> [Problem to work on]:
From the data below, copy each line that includes the word "Rendered".

> [Information supplied]:

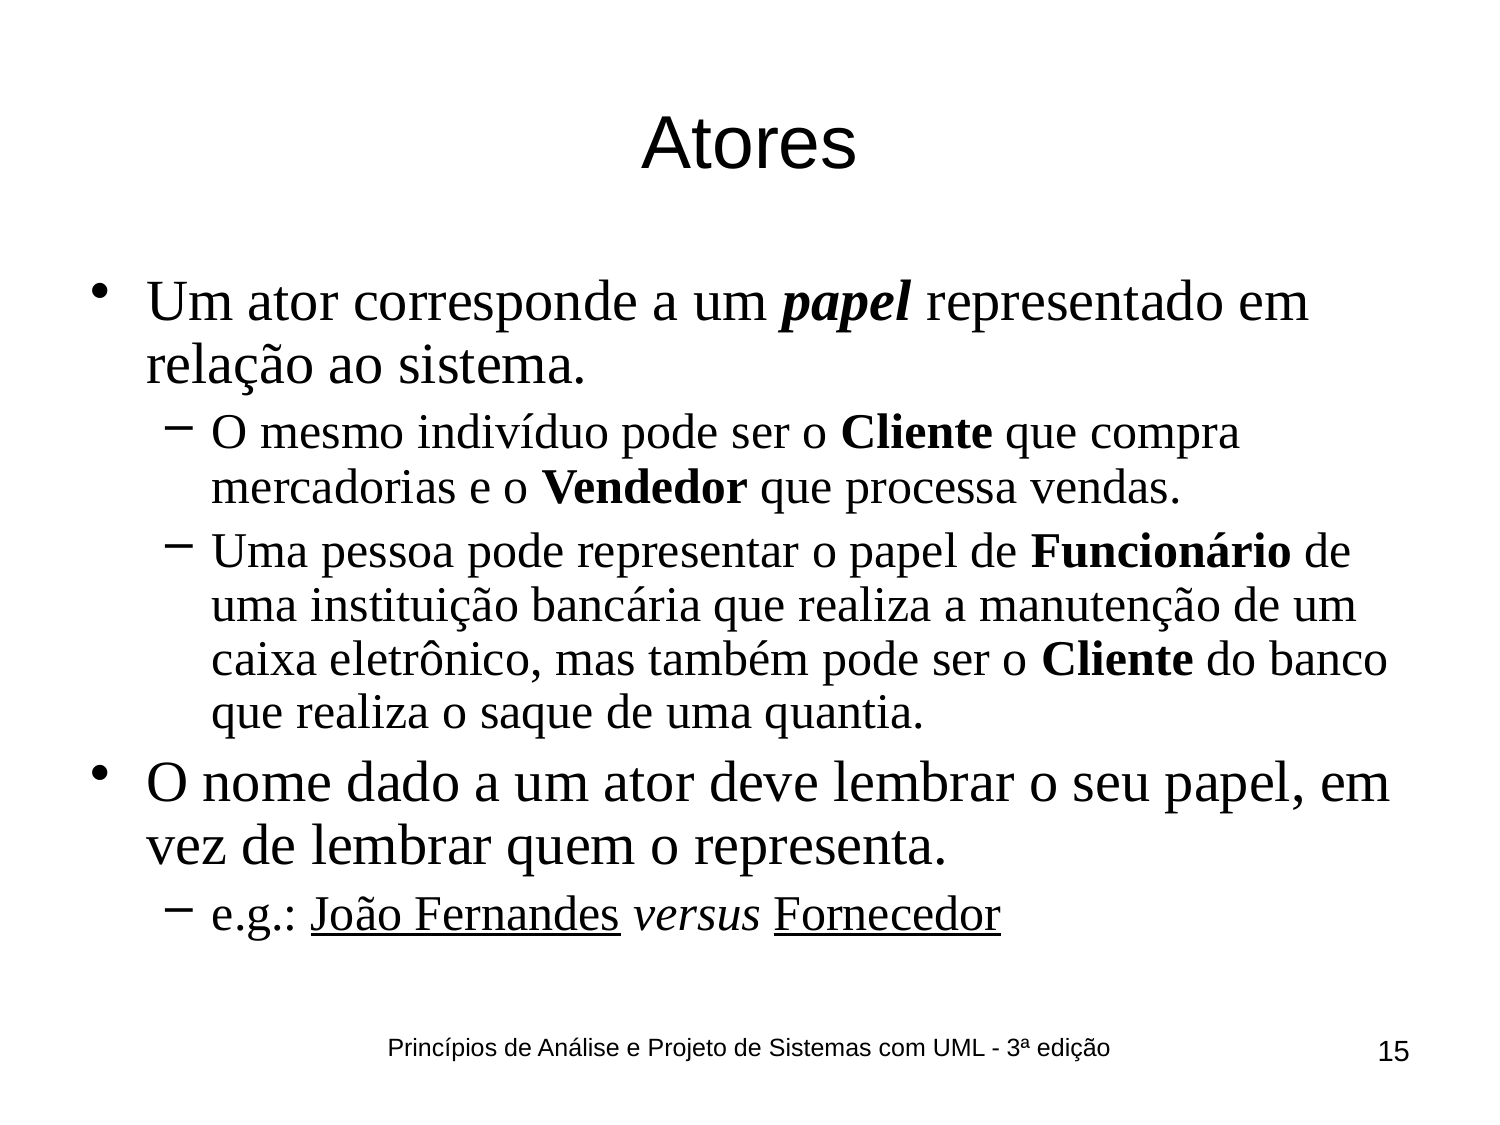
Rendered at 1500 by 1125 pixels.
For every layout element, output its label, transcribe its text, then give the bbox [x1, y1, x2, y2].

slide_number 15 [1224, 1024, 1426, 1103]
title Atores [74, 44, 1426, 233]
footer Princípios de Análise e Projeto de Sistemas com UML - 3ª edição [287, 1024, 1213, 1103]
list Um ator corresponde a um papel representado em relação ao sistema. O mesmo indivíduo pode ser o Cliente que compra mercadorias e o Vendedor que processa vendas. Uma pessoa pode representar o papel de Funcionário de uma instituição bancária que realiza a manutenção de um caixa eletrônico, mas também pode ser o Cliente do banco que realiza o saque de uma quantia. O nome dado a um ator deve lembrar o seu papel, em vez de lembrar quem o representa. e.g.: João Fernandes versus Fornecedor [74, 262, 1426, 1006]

---

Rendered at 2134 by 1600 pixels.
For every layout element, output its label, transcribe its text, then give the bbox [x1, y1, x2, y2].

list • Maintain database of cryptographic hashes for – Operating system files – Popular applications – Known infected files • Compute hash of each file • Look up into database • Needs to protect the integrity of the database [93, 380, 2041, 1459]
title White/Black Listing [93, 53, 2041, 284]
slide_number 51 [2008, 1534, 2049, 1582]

...

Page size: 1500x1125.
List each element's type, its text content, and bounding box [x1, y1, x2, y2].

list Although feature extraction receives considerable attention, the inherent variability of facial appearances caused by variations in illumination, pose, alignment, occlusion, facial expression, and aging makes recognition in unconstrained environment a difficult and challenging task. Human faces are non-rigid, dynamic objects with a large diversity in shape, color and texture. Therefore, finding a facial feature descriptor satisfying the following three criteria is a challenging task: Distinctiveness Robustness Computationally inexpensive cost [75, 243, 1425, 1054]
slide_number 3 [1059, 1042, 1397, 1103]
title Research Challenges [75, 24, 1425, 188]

> [Exercise output]:
Rendered at 1500 by 1125 pixels.
Rendered at 2134 by 1600 pixels.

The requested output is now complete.